Ce que l'agent hérite de REST
Deux propriétés que l'agent ne réinvente pas — elles appartiennent à REST, l'agent en bénéficie seulement :
- L'identité est dans l'URL. L'information utile au calcul d'une requête vit dans le chemin, pas lue implicitement dans « qui est connecté ». Les requêtes de l'agent sont explicites, adressables, testables — une propriété REST, pas un privilège d'agent.
- Les requêtes sont auto-suffisantes. Chacune transporte son contexte ; l'agent ne s'appuie sur aucun état caché côté serveur.
S'y ajoute un principe, lui, proprement agentique : l'agent agit avec l'autorité de l'humain qui l'appelle, sans aucun passe-droit.
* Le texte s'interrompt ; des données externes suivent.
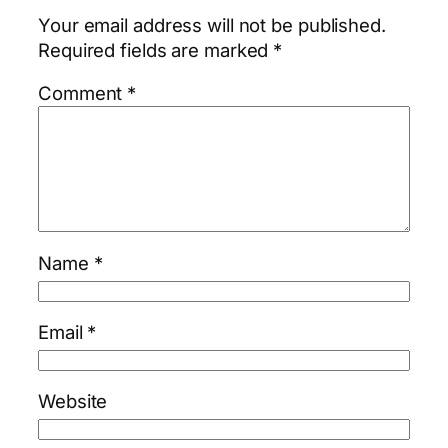
Your email address will not be published.
Required fields are marked
*
Comment
*
Name
*
Email
*
Website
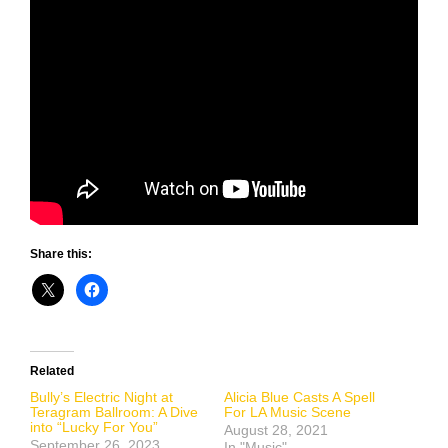
Share this:
Related
Bully’s Electric Night at
Alicia Blue Casts A Spell
Teragram Ballroom: A Dive
For LA Music Scene
into “Lucky For You”
August 28, 2021
September 26, 2023
In "Music"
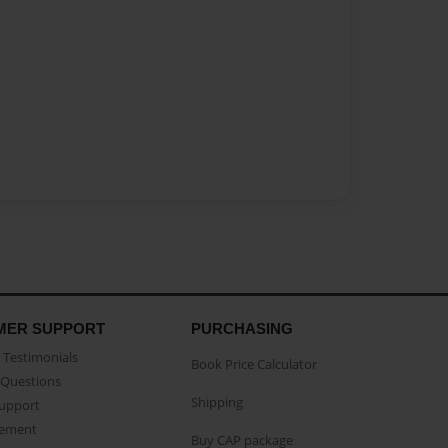
MER SUPPORT
PURCHASING
Testimonials
Book Price Calculator
Questions
Shipping
Support
eement
Buy CAP package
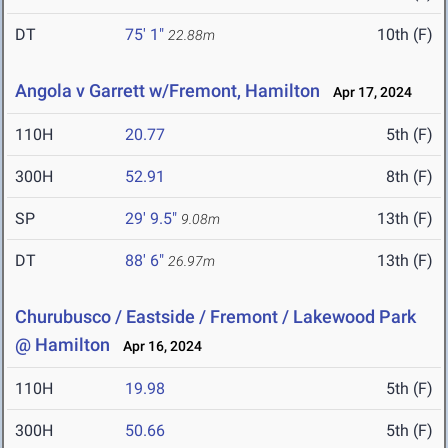
DT
75' 1"
10th (F)
22.88m
Angola v Garrett w/Fremont, Hamilton
Apr 17, 2024
110H
20.77
5th (F)
300H
52.91
8th (F)
SP
29' 9.5"
13th (F)
9.08m
DT
88' 6"
13th (F)
26.97m
Churubusco / Eastside / Fremont / Lakewood Park
@ Hamilton
Apr 16, 2024
110H
19.98
5th (F)
300H
50.66
5th (F)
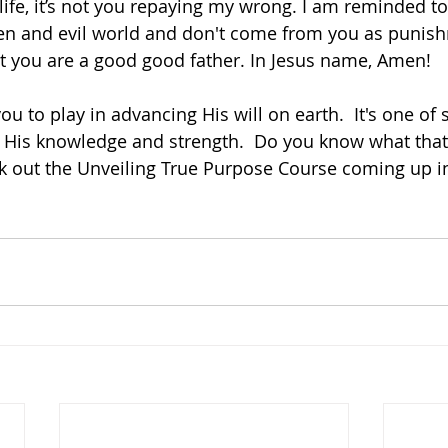
 life, it’s not you repaying my wrong. I am reminded tod
ken and evil world and don't come from you as punish
 you are a good good father. In Jesus name, Amen!  
ou to play in advancing His will on earth.  It's one of 
His knowledge and strength.  Do you know what that pa
ck out the Unveiling True Purpose Course coming up i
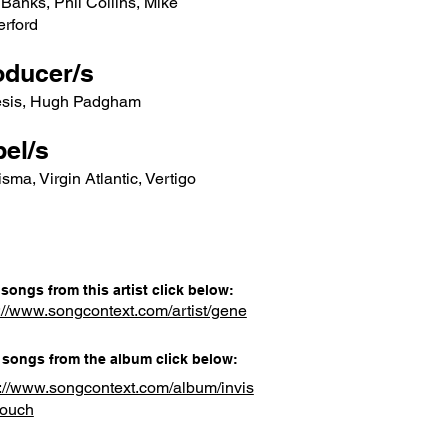
Banks, Phil Collins, Mike
erford
oducer/s
sis, Hugh Padgham
el/s
sma, Virgin Atlantic, Vertigo
songs from this artist click below:
://www.songcontext.com/artist/gene
songs from the album click below:
s://www.songcontext.com/album/invis
touch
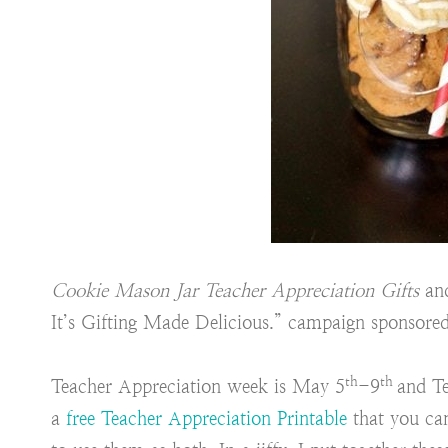
Cookie Mason Jar Teacher Appreciation Gifts
and
It’s Gifting Made Delicious.” campaign sponsore
th
th
Teacher Appreciation week is May 5
-9
and T
a
free Teacher Appreciation Printable
that you ca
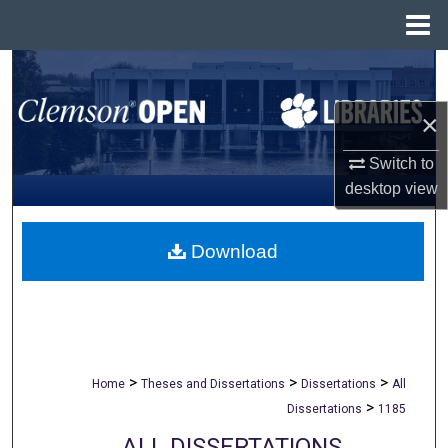
Menu
Home
Search
×
Browse All Collections
Switch to
My Account
desktop
view
About
Download
Digital Commons Network™
>
>
>
Home
Theses and Dissertations
Dissertations
All
>
Dissertations
1185
ALL DISSERTATIONS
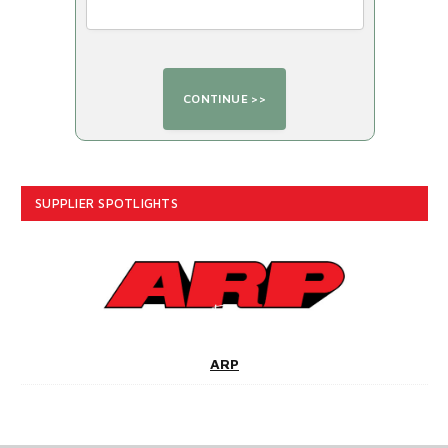
SUPPLIER SPOTLIGHTS
ARP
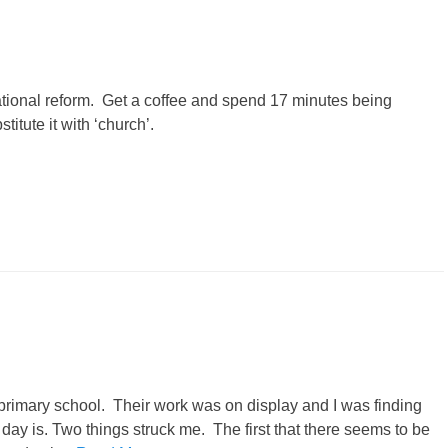
tional reform. Get a coffee and spend 17 minutes being
titute it with ‘church’.
 primary school. Their work was on display and I was finding
 day is. Two things struck me. The first that there seems to be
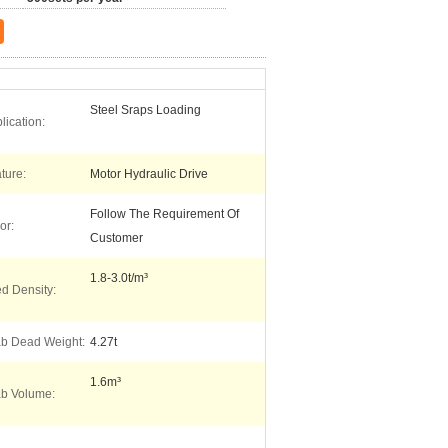
Steel Sraps Loading
lication:
ture:
Motor Hydraulic Drive
Follow The Requirement Of
or:
Customer
1.8-3.0t/m³
ed Density:
b Dead Weight:
4.27t
1.6m³
b Volume:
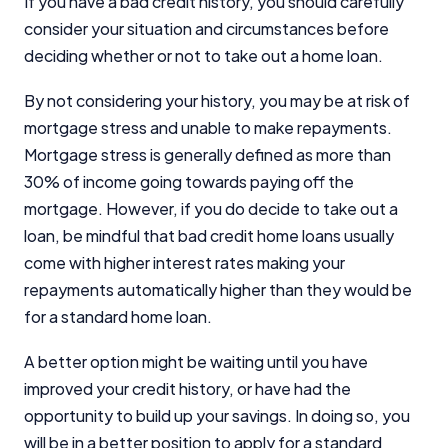
If you have a bad credit history, you should carefully
consider your situation and circumstances before
deciding whether or not to take out a home loan.
By not considering your history, you may be at risk of
mortgage stress and unable to make repayments.
Mortgage stress is generally defined as more than
30% of income going towards paying off the
mortgage. However, if you do decide to take out a
loan, be mindful that bad credit home loans usually
come with higher interest rates making your
repayments automatically higher than they would be
for a standard home loan.
A better option might be waiting until you have
improved your credit history, or have had the
opportunity to build up your savings. In doing so, you
will be in a better position to apply for a standard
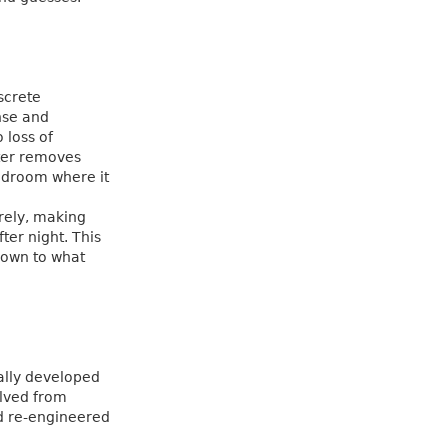
screte
onse and
 loss of
lter removes
adroom where it
irely, making
ter night. This
down to what
ially developed
lved from
d re-engineered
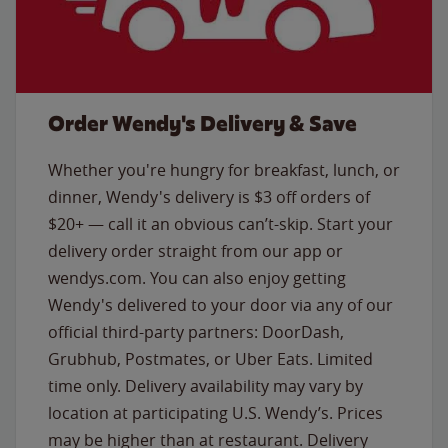
Order Wendy's Delivery & Save
Whether you're hungry for breakfast, lunch, or
dinner, Wendy's delivery is $3 off orders of
$20+ — call it an obvious can’t-skip. Start your
delivery order straight from our app or
wendys.com. You can also enjoy getting
Wendy's delivered to your door via any of our
official third-party partners: DoorDash,
Grubhub, Postmates, or Uber Eats. Limited
time only. Delivery availability may vary by
location at participating U.S. Wendy’s. Prices
may be higher than at restaurant. Delivery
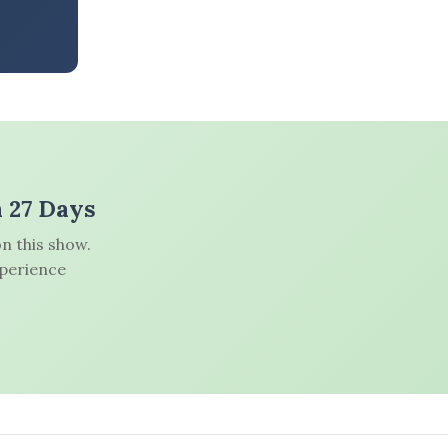
n 27 Days
n this show.
xperience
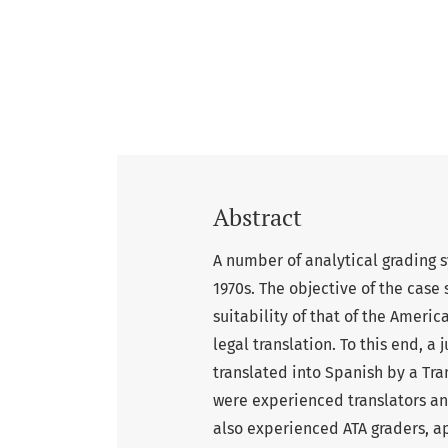
Abstract
A number of analytical grading 
1970s. The objective of the case 
suitability of that of the Americ
legal translation. To this end, 
translated into Spanish by a Tra
were experienced translators a
also experienced ATA graders, a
Ce qu'un agent peut faire, un humain doit pouvoir le faire — par la même API. Encore faut-il restreindre la portée de la clé qu'on lui confie à ce dont il a besoin : hériter des droits de l'humain ne veut pas dire hériter de tous ses pouvoirs d'un coup. Et puisqu'il passe par cette même API, l'identité dans l'URL, chacune de ses actions reste attribuable à un humain : la traçabilité découle de REST, pas d'un journal d'agent spécial. L'agent est un utilisateur du système comme un autre, ni plus ni moins doté.
Ce modèle d'autorité a un corollaire économique : passant par les clés de l'appelant — les siennes, ou celles de l'organisation qui l'emploie —, l'agent consomme les fournisseurs et porte les coûts de cet utilisateur, pas ceux de la plateforme. Le même principe qui borne ses droits borne sa dépense.
Quand l'hypermédia, quand MCP
De quoi poser une grille, plutôt qu'un camp :
- Votre système expose déjà une surface REST propre, que vous contrôlez → exposez-la. Une couche d'outils par-dessus ne ferait que rajouter le RPC et ré-introduire côté client le couplage que REST avait déplacé (dans le type de média partagé), et dédoubler une surface qu'humains et agents pourraient partager.
- Des outils tiers hétérogènes que vous ne maîtrisez pas → MCP, pour sa découverte uniforme inter-fournisseurs : une fois qu'un modèle sait parler à un serveur, il sait parler à tous.
- Des capacités hors-HTTP (le système de fichiers local, un IDE, une base sans façade web) → là encore, le modèle connaît déjà l'interface : le shell, POSIX, SQL, git. Le bon réflexe reste de la lui tendre — l'exécution de commandes ou de code contre les outils qu'il parle déjà —, pas un outil ad hoc par geste. Un protocole d'outils ne se justifie que là où aucune interface standard n'existe.
- Un catalogue d'actions volontairement borné (domaine régulé, gestes irréversibles) → une surface d'outils explicite et revue peut clarifier ce qu'on offre, mais elle ne gouverne rien : ce qui interdit un geste, c'est le système d'autorisation, pas l'ignorance du modèle. Un agent, comme un humain, est arrêté par ses droits, pas par le fait d'ignorer qu'une action existe — et compter sur une surface fermée pour l'en empêcher, c'est l'inviter à la contourner : il découvre, compose, exploite ce qui est à sa portée pour agir au-delà de ce qu'on croyait lui avoir concédé. La borne est dans l'auth, jamais dans le catalogue.
Le fil ouvert au premier volet se referme ici. REST n'a jamais été « du JSON sur HTTP » : c'était l'architecture hypermédia du Web. On a laissé l'« API REST » le rétrécir au RPC ; le renouveau hypermédia le rouvre ; et l'agent — qui parle déjà le Web couramment — est le lecteur que cette architecture attendait. Pour un système qu'on contrôle et qui s'expose proprement, le meilleur contrat à offrir à un agent n'est pas un protocole neuf : c'est le plus ancien, mené correctement.